Dal momento che la ragazza è maggiorenne, non possiamo avere rapporti diretti con la terapeuta e non sappiamo come sta andando. Nostra figlia non racconta delle sedute, ma dai pochi accenni capisco che stanno portando avanti una terapia esplorativa a 360 gradi. Continua ad andare tutte le settimane: brontola un po’, ma non salta un appuntamento. Ogni tanto fa una seduta online con la psicologa affermativa. In autunno confessa a questa psicoterapeuta di essere confusa: non è più sicura di quello che vuole e che le certezze che aveva non sono più le stesse. Da quel momento interrompe la terapia affermativa.
Da allora sono passati altri mesi, nostra figlia prosegue con la terapeuta esplorativa e non si lamenta più del suo appuntamento settimanale. La vediamo più serena, si è fatta allungare i capelli, ha ricominciato a curarsi e a depilarsi, in poche parole ha ricominciato ad accettarsi e a volersi bene. Io e lei continuiamo a fare mille cose insieme, concerti, viaggi all’estero, cerchiamo di fare tutte le cose che le piacciono.

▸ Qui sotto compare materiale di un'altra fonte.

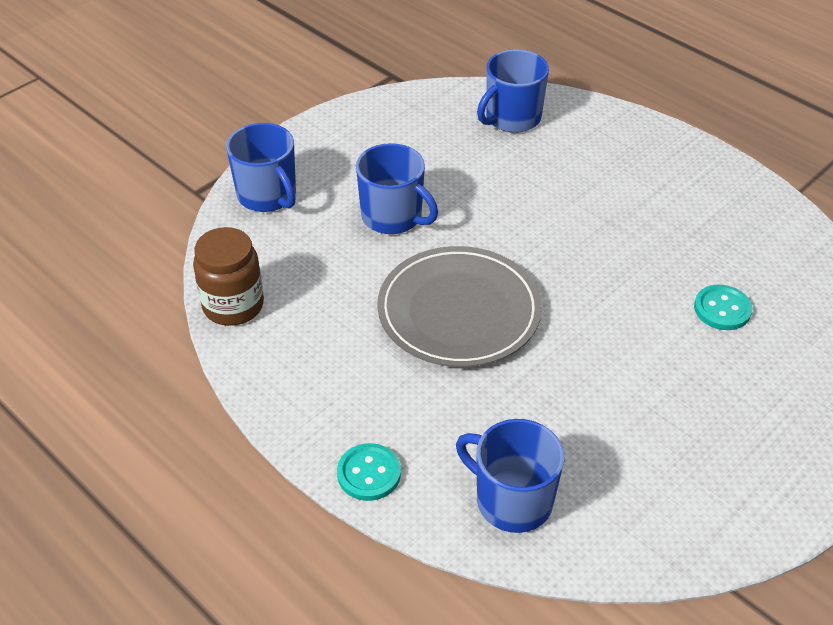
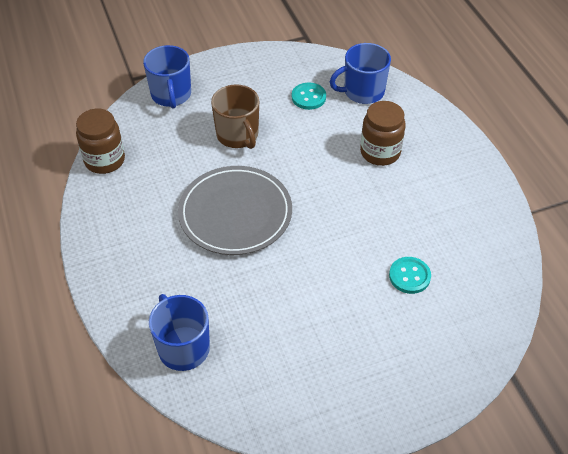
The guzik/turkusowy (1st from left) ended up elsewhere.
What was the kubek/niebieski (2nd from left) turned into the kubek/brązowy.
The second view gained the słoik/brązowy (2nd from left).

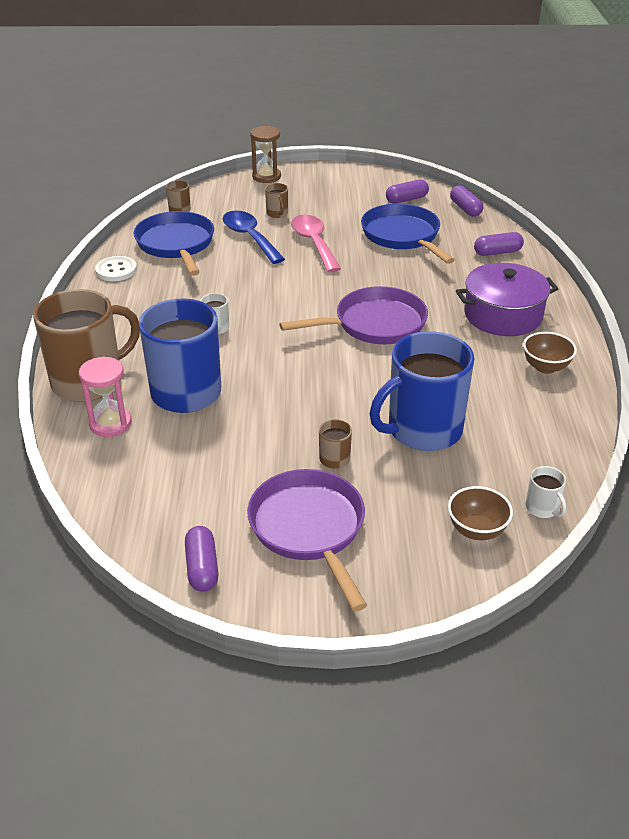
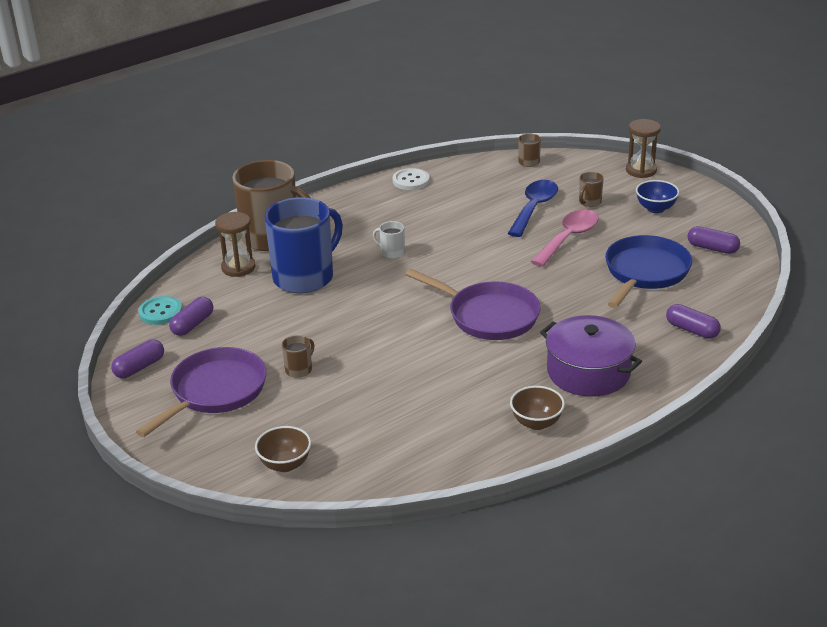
What was the klepsydra/różowy turned into the klepsydra/brązowy (1st from left).
The second view lost the patelnia/niebieski (1st from left).
The second view lost the kubek/niebieski (2nd from left).
The kapsułka/fioletowy (3rd from left in the first image) ended up elsewhere.
The second view lost the kubek/biały (2nd from left).
The second view gained the guzik/turkusowy.
The second view gained the miska/niebieski.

Non posso mettere ancora la parola fine a questo incubo che abbiamo vissuto, ma non passa giorno in cui non mi chieda dove saremmo a quest’ora se avesse proseguito con la terapia affermativa.
La sofferenza di ragazzi fragili e confusi come nostra figlia è enorme, ma viene incanalata in una direzione unica da medici che portano avanti una ideologia senza considerare minimamente il benessere dei loro pazienti.
Noi genitori invece siamo accusati di non capire, di essere transfobici, di non volerli accompagnare… proprio noi, che li amiamo più di ogni altra cosa al mondo.